Primeras colonias fenicias.– Cádiz.– Templo de Hércules.– Derrámanse por la Península.– Depósitos y establecimientos de comercio.– Riquezas que extraían de España.– Colonias griegas.– Rosas.– Ampurias.– Denia.– Sagunto.– Atacan los españoles a los fenicios.– Piden estos socorro a Cartago.– Vienen los cartagineses y se establecen en la costa.– Expulsan ellos mismos a los fenicios de Cádiz.– Guerras exteriores de los cartagineses.– Cerdeña.–Córcega.– Las Baleares.– Sicilia.– Españoles auxiliares de Cartago.– Pérdida de Sicilia.– Guerra de los mercenarios.– Resuelven la conquista de España.
 

Aparecen los fenicios las primeras gentes civilizadas que arribaron a España y fundaron en ella poblaciones.

Estos descendientes de Canaan, cuya tierra habían cubierto de ciudades ricas y populosas, las cuales habían elevado a un grado admirable de esplendor y de prosperidad por medio de la navegación y del comercio, en que eran singularmente entendidos y aventajados, sostenían mucho tiempo hacía relaciones mercantiles en Egipto, en el Asia Menor, en las costas del Mediterráneo y de la Europa Oriental. Verosímil es que estos intrépidos navegantes en algunas de sus excursiones marítimas hubieran avistado las costas de España, y aun arribado a ellas, o con deliberado intento como exploradores, o arrojados por algún azar, y que el aspecto de tan bello clima y de tan fértil suelo inspirara a su genio mercantil el pensamiento de extender a él sus relaciones comerciales. Sea lo que quiera de las expediciones que pudieran hacer y la tradición oriental les atribuye antes de la época que vamos a señalar, creemos que la fundación de sus primeros establecimientos en el litoral de nuestra península no puede remontarse más allá de los quince siglos antes de la era cristiana{1}.

·····

- Acciones requeridas
1 - ¿Cómo se traduce al inglés la oración "Aparecen los fenicios las primeras gentes civilizadas que arribaron a España y fundaron en ella poblaciones." del fragmento sobre los fenicios?
2 - ¿Puedes citar literalmente el tramo del fragmento sobre los fenicios que empieza con las palabras que contienen "Primeras colonias fenicias.–" y termina con "conquista de España."?

·····

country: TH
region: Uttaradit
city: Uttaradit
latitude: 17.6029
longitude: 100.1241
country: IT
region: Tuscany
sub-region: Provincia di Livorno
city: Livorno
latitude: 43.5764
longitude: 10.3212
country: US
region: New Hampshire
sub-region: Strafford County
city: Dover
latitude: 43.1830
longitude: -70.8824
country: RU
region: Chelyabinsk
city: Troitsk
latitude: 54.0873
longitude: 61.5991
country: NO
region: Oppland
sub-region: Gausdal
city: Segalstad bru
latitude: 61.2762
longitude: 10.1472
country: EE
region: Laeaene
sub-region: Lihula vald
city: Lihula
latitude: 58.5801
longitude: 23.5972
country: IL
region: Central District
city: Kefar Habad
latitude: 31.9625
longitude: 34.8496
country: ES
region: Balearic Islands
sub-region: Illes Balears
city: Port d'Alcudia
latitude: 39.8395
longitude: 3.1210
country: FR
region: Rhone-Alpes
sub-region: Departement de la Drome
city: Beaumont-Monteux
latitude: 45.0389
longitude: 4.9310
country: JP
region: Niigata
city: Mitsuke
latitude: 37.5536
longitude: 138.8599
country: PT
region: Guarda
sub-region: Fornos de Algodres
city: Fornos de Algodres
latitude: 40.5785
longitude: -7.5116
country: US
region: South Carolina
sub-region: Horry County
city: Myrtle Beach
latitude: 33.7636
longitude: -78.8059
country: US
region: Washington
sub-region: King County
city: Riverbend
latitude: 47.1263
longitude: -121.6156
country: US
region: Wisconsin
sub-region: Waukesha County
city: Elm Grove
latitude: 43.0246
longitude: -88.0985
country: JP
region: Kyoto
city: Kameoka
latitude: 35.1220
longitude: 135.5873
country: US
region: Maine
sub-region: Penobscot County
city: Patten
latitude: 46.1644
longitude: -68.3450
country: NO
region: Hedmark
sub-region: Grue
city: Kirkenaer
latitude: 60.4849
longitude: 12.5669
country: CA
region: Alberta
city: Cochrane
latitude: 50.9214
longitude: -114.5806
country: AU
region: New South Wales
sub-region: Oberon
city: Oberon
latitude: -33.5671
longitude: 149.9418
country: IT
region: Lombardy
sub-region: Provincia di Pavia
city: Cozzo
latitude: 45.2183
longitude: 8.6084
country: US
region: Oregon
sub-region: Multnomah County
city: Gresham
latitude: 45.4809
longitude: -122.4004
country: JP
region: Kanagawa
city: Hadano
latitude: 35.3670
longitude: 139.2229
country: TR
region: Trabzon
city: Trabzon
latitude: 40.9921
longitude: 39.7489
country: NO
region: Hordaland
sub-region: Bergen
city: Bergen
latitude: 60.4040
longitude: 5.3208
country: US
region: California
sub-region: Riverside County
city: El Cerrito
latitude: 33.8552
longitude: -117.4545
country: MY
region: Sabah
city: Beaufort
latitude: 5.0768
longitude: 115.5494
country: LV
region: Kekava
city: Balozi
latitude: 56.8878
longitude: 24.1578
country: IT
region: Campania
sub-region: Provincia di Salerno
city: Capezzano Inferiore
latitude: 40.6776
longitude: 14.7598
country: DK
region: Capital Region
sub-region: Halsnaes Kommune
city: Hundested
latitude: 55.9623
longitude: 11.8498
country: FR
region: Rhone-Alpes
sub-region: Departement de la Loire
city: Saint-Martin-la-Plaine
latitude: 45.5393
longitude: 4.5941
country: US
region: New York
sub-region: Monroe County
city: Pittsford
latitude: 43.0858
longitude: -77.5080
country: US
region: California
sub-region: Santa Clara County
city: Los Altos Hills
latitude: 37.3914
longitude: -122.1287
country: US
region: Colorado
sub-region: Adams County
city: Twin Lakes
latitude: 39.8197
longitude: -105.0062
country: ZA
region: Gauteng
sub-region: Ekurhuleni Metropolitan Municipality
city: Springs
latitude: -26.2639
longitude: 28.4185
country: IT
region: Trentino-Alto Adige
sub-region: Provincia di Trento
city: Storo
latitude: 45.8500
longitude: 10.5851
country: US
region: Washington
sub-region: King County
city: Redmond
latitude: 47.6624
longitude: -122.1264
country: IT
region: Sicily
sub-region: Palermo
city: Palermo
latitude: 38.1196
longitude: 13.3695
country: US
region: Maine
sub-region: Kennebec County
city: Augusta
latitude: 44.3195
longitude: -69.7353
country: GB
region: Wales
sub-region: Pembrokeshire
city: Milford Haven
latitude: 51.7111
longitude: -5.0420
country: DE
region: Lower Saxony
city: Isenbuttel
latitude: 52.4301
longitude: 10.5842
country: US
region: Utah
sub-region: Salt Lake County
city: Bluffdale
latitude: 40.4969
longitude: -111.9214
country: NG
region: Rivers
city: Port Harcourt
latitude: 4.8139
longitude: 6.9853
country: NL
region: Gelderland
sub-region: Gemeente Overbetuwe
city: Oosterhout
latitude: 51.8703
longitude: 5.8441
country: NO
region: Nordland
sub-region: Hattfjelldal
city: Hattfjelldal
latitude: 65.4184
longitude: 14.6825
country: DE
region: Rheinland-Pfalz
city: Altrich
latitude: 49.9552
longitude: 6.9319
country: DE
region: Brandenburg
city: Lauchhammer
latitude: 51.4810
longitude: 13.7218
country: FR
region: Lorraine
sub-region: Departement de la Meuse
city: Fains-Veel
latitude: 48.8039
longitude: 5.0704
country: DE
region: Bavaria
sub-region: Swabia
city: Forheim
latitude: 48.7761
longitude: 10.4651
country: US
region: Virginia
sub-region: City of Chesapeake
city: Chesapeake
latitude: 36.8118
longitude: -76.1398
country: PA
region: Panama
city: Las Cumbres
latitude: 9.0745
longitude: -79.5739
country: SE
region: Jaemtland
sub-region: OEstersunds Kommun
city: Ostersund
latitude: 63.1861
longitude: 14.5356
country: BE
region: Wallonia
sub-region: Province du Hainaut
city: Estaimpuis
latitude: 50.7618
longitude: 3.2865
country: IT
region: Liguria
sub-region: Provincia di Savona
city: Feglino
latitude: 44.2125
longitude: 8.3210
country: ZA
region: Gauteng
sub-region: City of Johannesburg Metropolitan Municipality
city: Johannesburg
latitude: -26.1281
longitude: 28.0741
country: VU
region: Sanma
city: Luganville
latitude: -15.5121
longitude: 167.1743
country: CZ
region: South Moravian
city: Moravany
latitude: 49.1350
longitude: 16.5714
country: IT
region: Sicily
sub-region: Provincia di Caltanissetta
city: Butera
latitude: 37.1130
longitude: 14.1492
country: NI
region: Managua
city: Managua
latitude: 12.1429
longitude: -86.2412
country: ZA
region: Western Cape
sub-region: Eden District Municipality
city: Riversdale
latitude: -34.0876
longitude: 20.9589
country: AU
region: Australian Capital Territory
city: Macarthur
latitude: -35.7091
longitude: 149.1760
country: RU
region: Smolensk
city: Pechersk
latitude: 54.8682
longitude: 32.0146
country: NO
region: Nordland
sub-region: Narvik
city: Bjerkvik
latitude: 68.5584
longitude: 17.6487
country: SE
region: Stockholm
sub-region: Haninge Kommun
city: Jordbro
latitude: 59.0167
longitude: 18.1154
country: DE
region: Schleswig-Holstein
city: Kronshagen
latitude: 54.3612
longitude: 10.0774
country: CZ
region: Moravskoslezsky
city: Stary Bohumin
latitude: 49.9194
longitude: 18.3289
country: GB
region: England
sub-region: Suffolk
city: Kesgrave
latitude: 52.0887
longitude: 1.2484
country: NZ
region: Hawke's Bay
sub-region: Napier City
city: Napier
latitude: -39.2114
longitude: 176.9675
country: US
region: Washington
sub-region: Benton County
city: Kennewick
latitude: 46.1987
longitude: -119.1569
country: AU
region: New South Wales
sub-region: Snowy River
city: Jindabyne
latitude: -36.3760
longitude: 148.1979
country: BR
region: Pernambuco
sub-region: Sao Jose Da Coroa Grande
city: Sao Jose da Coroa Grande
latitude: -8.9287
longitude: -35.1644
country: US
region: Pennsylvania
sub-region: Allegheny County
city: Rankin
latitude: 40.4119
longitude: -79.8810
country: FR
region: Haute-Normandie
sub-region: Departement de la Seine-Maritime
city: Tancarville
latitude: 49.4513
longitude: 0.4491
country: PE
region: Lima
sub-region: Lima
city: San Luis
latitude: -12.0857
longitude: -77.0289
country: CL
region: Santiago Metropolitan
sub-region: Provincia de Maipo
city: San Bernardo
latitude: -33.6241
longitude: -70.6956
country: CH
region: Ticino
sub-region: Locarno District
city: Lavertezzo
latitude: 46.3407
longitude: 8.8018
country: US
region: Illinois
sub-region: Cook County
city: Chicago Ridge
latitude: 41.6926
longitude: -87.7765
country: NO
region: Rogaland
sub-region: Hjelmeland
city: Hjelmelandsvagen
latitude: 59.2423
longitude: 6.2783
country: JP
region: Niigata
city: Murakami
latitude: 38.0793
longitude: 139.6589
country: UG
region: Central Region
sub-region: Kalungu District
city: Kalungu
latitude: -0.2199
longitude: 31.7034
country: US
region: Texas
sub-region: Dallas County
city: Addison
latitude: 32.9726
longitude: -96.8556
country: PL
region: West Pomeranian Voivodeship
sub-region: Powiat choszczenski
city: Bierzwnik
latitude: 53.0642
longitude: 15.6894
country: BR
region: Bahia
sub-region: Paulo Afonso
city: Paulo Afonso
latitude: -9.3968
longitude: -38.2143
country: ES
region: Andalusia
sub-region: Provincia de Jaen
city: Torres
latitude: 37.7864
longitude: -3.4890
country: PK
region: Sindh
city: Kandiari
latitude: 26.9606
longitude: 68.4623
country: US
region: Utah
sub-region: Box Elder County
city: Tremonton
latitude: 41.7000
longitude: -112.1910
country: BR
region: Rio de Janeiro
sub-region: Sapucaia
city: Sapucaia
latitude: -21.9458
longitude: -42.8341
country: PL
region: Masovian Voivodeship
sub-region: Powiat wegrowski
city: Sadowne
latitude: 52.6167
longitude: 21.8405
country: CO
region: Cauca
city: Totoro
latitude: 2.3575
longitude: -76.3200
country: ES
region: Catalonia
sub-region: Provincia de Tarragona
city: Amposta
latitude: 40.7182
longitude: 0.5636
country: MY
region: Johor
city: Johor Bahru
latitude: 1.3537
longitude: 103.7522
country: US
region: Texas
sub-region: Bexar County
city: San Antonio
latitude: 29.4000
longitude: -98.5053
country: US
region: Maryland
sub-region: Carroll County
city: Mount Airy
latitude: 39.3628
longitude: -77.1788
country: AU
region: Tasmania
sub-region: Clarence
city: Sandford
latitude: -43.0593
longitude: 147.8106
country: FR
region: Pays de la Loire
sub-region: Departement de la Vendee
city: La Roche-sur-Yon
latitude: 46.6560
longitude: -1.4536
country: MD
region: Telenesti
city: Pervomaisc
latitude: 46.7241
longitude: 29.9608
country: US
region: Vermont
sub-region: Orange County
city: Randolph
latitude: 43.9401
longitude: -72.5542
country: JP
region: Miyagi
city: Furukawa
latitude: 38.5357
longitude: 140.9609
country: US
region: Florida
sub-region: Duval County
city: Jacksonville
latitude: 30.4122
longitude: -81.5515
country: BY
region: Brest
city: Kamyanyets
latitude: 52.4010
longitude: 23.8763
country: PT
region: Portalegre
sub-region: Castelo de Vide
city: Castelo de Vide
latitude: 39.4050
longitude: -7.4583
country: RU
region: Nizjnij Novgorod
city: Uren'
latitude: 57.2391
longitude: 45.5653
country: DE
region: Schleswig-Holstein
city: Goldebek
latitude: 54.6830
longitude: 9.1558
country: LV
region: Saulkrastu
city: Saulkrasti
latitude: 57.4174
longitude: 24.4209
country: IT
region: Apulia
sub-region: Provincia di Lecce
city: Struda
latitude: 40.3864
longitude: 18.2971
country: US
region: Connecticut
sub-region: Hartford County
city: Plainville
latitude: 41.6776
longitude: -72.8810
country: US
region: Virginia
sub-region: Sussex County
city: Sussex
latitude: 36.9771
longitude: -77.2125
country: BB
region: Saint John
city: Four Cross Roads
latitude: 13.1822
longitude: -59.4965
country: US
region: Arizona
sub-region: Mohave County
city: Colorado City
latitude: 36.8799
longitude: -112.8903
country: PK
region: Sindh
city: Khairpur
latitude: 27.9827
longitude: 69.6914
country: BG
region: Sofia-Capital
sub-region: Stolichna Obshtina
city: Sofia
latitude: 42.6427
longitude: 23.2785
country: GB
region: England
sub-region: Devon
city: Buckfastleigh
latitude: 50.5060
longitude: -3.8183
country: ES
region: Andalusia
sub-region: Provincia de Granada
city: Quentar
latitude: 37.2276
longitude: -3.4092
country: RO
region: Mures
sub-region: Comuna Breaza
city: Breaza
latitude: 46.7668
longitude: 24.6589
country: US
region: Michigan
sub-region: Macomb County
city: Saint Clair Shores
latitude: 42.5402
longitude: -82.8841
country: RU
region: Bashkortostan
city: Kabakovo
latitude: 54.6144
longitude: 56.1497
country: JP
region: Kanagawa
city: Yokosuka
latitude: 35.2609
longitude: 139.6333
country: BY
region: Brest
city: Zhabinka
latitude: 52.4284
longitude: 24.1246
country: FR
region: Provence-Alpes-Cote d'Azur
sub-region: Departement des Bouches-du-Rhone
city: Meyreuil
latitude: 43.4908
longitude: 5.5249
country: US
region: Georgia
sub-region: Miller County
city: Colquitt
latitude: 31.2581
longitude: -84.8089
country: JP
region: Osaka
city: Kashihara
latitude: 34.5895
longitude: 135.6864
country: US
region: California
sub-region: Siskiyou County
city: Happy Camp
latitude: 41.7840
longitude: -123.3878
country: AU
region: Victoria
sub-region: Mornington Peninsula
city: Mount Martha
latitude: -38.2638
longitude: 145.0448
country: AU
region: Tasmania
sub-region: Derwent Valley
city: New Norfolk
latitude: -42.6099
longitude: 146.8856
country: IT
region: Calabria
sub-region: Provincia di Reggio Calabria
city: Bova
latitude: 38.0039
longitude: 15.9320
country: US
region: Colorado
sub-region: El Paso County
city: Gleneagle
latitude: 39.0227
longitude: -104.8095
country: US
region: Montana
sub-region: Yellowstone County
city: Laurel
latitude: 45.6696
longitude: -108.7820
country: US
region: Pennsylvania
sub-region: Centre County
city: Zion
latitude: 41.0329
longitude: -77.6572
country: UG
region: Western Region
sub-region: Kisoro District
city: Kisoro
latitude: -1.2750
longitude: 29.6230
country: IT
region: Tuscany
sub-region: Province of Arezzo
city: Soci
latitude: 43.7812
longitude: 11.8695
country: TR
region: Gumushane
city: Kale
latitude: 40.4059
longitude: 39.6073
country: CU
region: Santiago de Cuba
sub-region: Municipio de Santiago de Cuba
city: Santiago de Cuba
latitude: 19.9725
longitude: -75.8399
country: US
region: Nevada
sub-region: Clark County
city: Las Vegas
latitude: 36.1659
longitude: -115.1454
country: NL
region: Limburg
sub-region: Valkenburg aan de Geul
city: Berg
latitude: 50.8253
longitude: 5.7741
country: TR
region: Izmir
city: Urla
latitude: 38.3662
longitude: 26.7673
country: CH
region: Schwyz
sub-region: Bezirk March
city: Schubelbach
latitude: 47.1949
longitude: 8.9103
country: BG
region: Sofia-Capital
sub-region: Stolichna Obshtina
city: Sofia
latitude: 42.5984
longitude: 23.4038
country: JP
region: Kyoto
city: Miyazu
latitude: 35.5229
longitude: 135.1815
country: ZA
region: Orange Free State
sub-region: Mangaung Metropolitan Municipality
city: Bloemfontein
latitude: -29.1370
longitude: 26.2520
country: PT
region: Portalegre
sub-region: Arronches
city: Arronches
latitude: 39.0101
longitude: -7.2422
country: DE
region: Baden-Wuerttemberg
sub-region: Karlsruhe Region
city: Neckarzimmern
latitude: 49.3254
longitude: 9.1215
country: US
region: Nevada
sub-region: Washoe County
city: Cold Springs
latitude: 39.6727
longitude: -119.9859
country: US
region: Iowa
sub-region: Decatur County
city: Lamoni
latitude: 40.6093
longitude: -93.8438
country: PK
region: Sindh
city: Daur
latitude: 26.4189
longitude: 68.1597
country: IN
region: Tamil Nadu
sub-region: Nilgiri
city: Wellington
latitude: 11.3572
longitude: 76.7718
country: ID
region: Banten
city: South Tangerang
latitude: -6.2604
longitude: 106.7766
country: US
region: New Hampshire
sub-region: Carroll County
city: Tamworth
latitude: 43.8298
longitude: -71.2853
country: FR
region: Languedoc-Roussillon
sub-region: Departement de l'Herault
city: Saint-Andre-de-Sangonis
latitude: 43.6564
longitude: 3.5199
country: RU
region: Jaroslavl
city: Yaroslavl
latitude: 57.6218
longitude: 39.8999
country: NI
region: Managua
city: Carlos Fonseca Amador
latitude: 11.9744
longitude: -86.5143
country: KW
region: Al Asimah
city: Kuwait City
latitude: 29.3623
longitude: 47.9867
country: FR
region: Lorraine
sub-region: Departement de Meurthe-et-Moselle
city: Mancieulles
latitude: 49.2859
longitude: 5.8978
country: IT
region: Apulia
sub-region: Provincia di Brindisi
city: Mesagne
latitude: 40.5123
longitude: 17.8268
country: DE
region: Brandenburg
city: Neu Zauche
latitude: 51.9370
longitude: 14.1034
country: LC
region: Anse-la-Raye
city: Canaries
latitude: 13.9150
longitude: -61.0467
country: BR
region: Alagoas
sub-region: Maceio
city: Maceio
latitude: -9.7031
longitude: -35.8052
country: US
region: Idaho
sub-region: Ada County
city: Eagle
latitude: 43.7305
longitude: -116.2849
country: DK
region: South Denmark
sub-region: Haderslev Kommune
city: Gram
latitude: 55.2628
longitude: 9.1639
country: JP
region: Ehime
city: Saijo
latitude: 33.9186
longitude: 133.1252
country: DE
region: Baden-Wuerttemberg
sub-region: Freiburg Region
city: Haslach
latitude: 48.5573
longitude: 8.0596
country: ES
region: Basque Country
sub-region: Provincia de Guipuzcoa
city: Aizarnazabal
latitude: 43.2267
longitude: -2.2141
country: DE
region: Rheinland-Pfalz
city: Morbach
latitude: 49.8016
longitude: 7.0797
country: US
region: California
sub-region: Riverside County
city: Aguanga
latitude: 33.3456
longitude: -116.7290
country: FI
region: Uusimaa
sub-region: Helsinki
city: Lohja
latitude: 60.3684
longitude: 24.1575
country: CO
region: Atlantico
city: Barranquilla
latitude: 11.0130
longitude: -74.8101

·····

- Resultados en orden
1 - The Phoenicians appear as the first civilized peoples who reached Spain and founded settlements in it.

2 -
Primeras colonias fenicias.– Cádiz.– Templo de Hércules.– Derrámanse por la Península.– Depósitos y establecimientos de comercio.– Riquezas que extraían de España.– Colonias griegas.– Rosas.– Ampurias.– Denia.– Sagunto.– Atacan los españoles a los fenicios.– Piden estos socorro a Cartago.– Vienen los cartagineses y se establecen en la costa.– Expulsan ellos mismos a los fenicios de Cádiz.– Guerras exteriores de los cartagineses.– Cerdeña.–Córcega.– Las Baleares.– Sicilia.– Españoles auxiliares de Cartago.– Pérdida de Sicilia.– Guerra de los mercenarios.– Resuelven la conquista de España.